For luxury, bespoke is a double-edged sword: it gratifies demanding customers, but cannibalises the market

What do Gucci, Burberry and Le Bon Marché, LVMH Group’s retail chain, have in common? That they invest in customisation services. Speaking with the Financial Times, Christian Louboutin commented on how bespoke has always been important for him: “It’s a way to preserve an intimate connection with the client and get a feedback from them about my work”. If three clues make a proof, the FT itself has enough elements to be able to assert that like never before has tailoring been a plus weapon for luxury: “Customers request it because it allows them to stand out in the crowd of social communication and from the consumption of mass luxury”.

Why yes

Talking about bespoke, the juice is worth the squeeze. “It is a service that enjoys higher margins and, despite the reduced base, offers the greatest growth prospects”, comments Thomas Chauvet, Citi analyst. Moreover, when luxury maisons have been engaged for decades in penetrating the aspirational segments of the market, “the return of some kind of product customisation is a clever way for brands to offer additional services for the most demanding customers – continues Chauvet -, while sales grow in general volumes, especially in the entry-level categories”. In short, the brands can thus be mass and elitist at the same time.

Why not

The cover of the high-end market, however, remains short: attention cannot be focused on one part of the business without the entire balance of activities being unbalanced.
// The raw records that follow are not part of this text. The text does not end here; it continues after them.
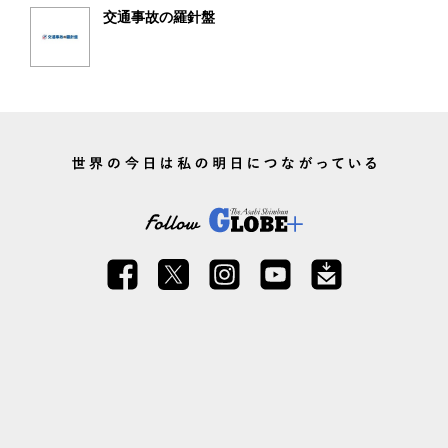
交通事故の羅針盤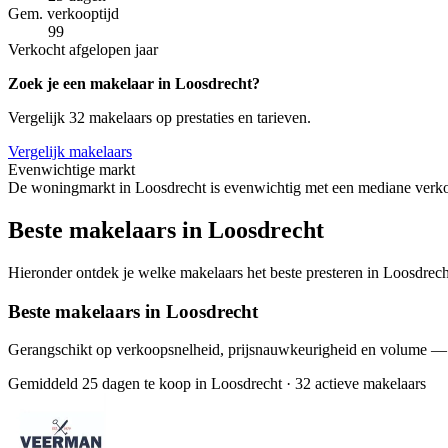
Gem. verkooptijd
99
Verkocht afgelopen jaar
Zoek je een makelaar in Loosdrecht?
Vergelijk 32 makelaars op prestaties en tarieven.
Vergelijk makelaars
Evenwichtige markt
De woningmarkt in Loosdrecht is evenwichtig met een mediane verkoo
Beste makelaars in Loosdrecht
Hieronder ontdek je welke makelaars het beste presteren in Loosdrecht
Beste makelaars in Loosdrecht
Gerangschikt op verkoopsnelheid, prijsnauwkeurigheid en volume —
Gemiddeld 25 dagen te koop in Loosdrecht
·
32 actieve makelaars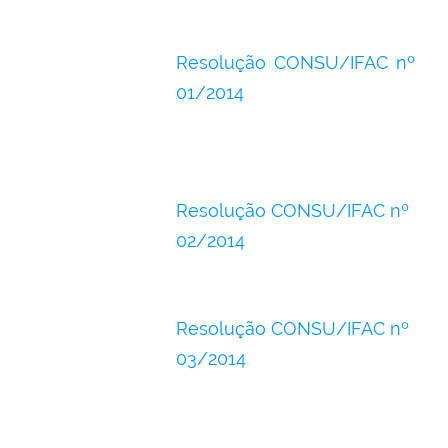
Resolução CONSU/IFAC nº
01/2014
Resolução CONSU/IFAC nº
02/2014
Resolução CONSU/IFAC nº
03/2014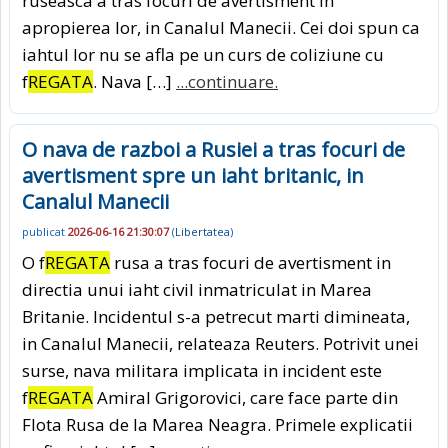
ruseasca a tras focuri de avertisment in
apropierea lor, in Canalul Manecii. Cei doi spun ca
iahtul lor nu se afla pe un curs de coliziune cu
f
REGATA
. Nava […]
...continuare.
O nava de razboi a Rusiei a tras focuri de
avertisment spre un iaht britanic, in
Canalul Manecii
publicat
2026-06-16 21:30:07
(
Libertatea
)
O f
REGATA
rusa a tras focuri de avertisment in
directia unui iaht civil inmatriculat in Marea
Britanie. Incidentul s-a petrecut marti dimineata,
in Canalul Manecii, relateaza Reuters. Potrivit unei
surse, nava militara implicata in incident este
f
REGATA
Amiral Grigorovici, care face parte din
Flota Rusa de la Marea Neagra. Primele explicatii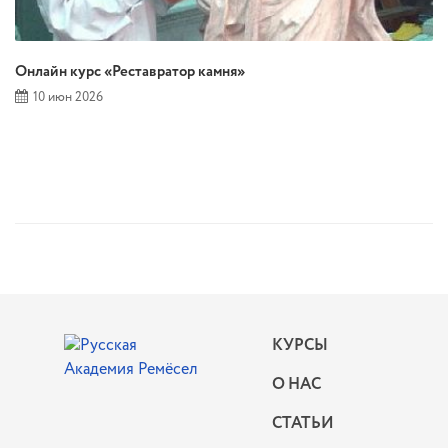
Онлайн курс «Реставратор камня»
10 июн 2026
КУРСЫ
О НАС
СТАТЬИ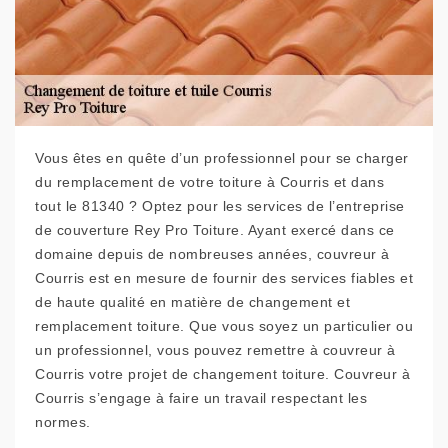
Vous êtes en quête d’un professionnel pour se charger
du remplacement de votre toiture à Courris et dans
tout le 81340 ? Optez pour les services de l’entreprise
de couverture Rey Pro Toiture. Ayant exercé dans ce
domaine depuis de nombreuses années, couvreur à
Courris est en mesure de fournir des services fiables et
de haute qualité en matière de changement et
remplacement toiture. Que vous soyez un particulier ou
un professionnel, vous pouvez remettre à couvreur à
Courris votre projet de changement toiture. Couvreur à
Courris s’engage à faire un travail respectant les
normes.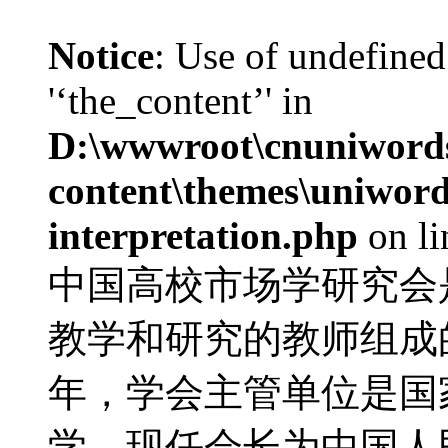
Notice
: Use of undefined
'‘the_content’' in
D:\wwwroot\cnuniword
content\themes\uniwords
interpretation.php
on l
中国高校市场学研究会
教学和研究的教师组成的
年，学会主管单位是国
学。现任会长为中国人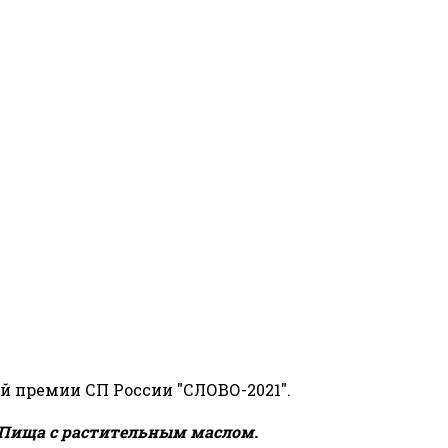
й премии СП России "СЛОВО-2021".
Пища с растительным маслом.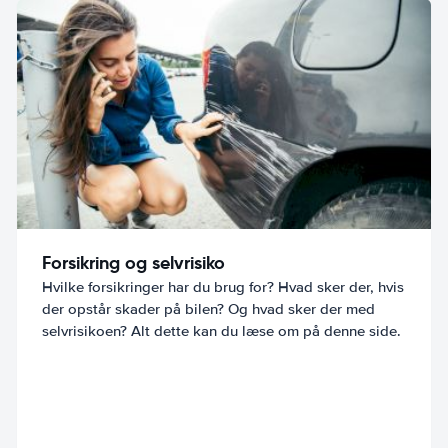
Forsikring og selvrisiko
Hvilke forsikringer har du brug for? Hvad sker der, hvis
der opstår skader på bilen? Og hvad sker der med
selvrisikoen? Alt dette kan du læse om på denne side.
AlixPartner‘s Olivier Salomon from the pages of the FT reminds the brands that they must always take into consideration “the overall service of production and delivery of goods”, so as to “be sure” that bespoke “does not cannibalise the existing market”. An additional risk is that, by offering customisation opportunities, custom service is also saturated. It is this, with particular reference to the resource offered by big data, regarding which speaks Ganesh Srivats, ceo of Moda Operandi, when he explains that digital profiling for bespoke “is a double-edged sword, because carried to its extreme consequences means that the customer sees around replicas or things very similar to what has already been bought or viewed”.